Pensar é fazer, por exemplo, verdades, fazer filosofia.
Ocupar-se é fazer filosofia ou fazer revoluções ou
fazer um cigarro ou fazer footing ou passar o tempo.
Ortega y Gasset
É um pequeno livro, da Biblioteca Editores Independentes (2007). O que é a filosofia? corresponde a um curso dado por Ortega y Gasset em Madrid no ano de 1929. Nas várias lições do curso, torna-se evidente uma intenção de filosofar com "gentileza", de acordo com a acepção da palavra que encontramos na segunda lição: «É evidente que eu hei-de procurar ser entendido por todos, porque [...] a claridade é a gentileza do filósofo» (p. 23).
Para responder à pergunta "o que é a filosofia?", Gasset conta, ao longo do curso, uma história.

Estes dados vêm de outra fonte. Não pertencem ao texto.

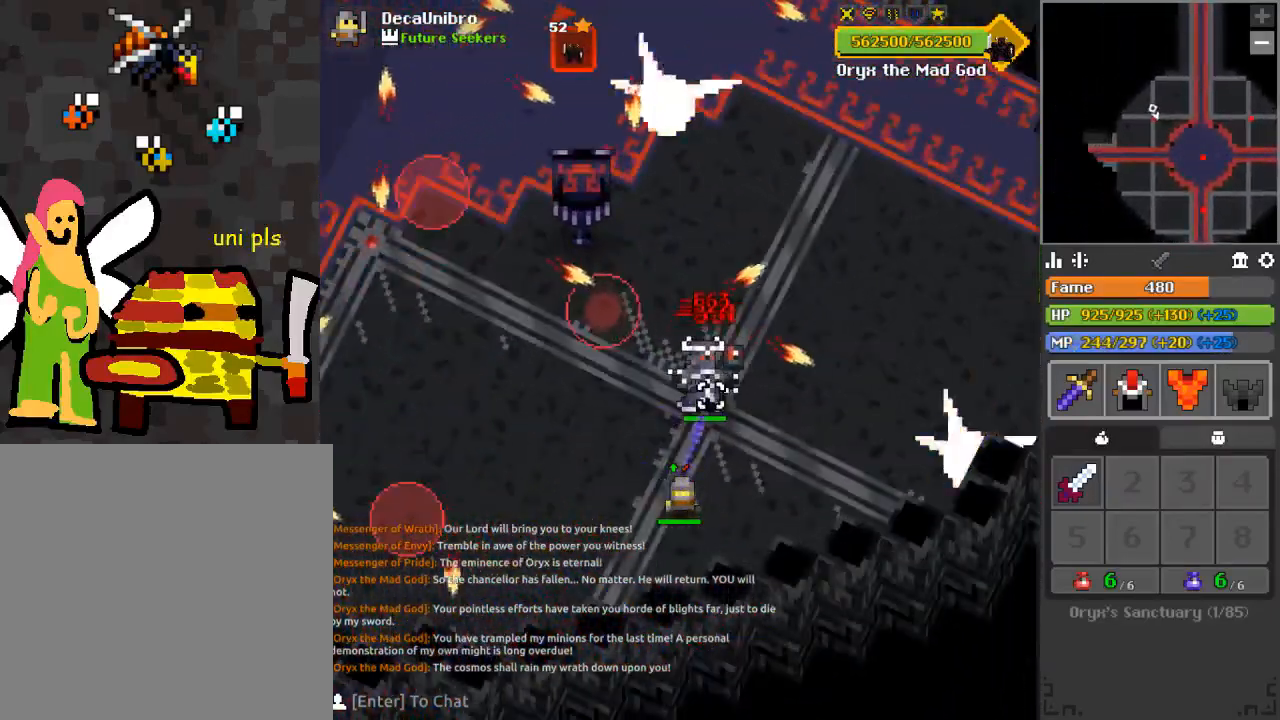
{"keys": ["a"], "mouse": ["left"], "events": [[400, "a", "down"]]}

É a história do que foi a filosofia até à época antifilosófica que marca o final do século XIX, quando os filósofos foram humilhados pelo «imperialismo da física» (p. 37) e o seu trabalho reduzido à teorização do conhecimento (epistemologia), levando ao extremo uma tendência que Kant inaugurara com a ideia de um "tribunal da razão". O ponto de viragem nesta história teve início com a «preocupação filosófica dos físicos» e, explica Gasset, com a conclusão de que os factos não impõem princípios teóricos, isto é, com a aceitação da impossibilidade de se encontrar um fundamento último para as teorias.
A história da filosofia contada por Gasset tem três momentos essenciais. Começa, como não poderia deixar de ser, com os Gregos, que só conheciam «um modo de ser que consiste em exteriorizar-se» (p. 118), e tem uma mudança decisiva em Descartes, o pai da idade moderna que inventou a mente enquanto espaço interior, «recinto» (p. 120) (sublinhe-se que Gasset não esquece a importância de Santo Agostinho na história que conduziu à filosofia cartesiana da subjectividade). O terceiro momento é o da superação do idealismo, e é para este ponto que Gasset pretende conduzir a reflexão dos estudantes, apoiando-se no pensamento de Heidegger. Assim, o nosso modo de ser, argumentará Gasset, é sempre em circunstância, ou, em terminologia heideggeriana, um ser-aí, um existir no mundo que implica estar (pre)ocupado. Por exemplo, a fazer verdades: «Eu consisto num ocupar-me com o que há no mundo e o mundo consiste em tudo aquilo de que me ocupo e em nada mais. Ocupar-se é fazer isto ou aquilo; é, por exemplo, pensar. Pensar é viver porque é ocupar-me com os objectos nessa peculiar faina e convívio com eles que é pensar. Pensar é fazer, por exemplo, verdades, fazer filosofia. Ocupar-se é fazer filosofia ou fazer revoluções ou fazer um cigarro ou fazer footing ou passar o tempo.» (pp. 180-181).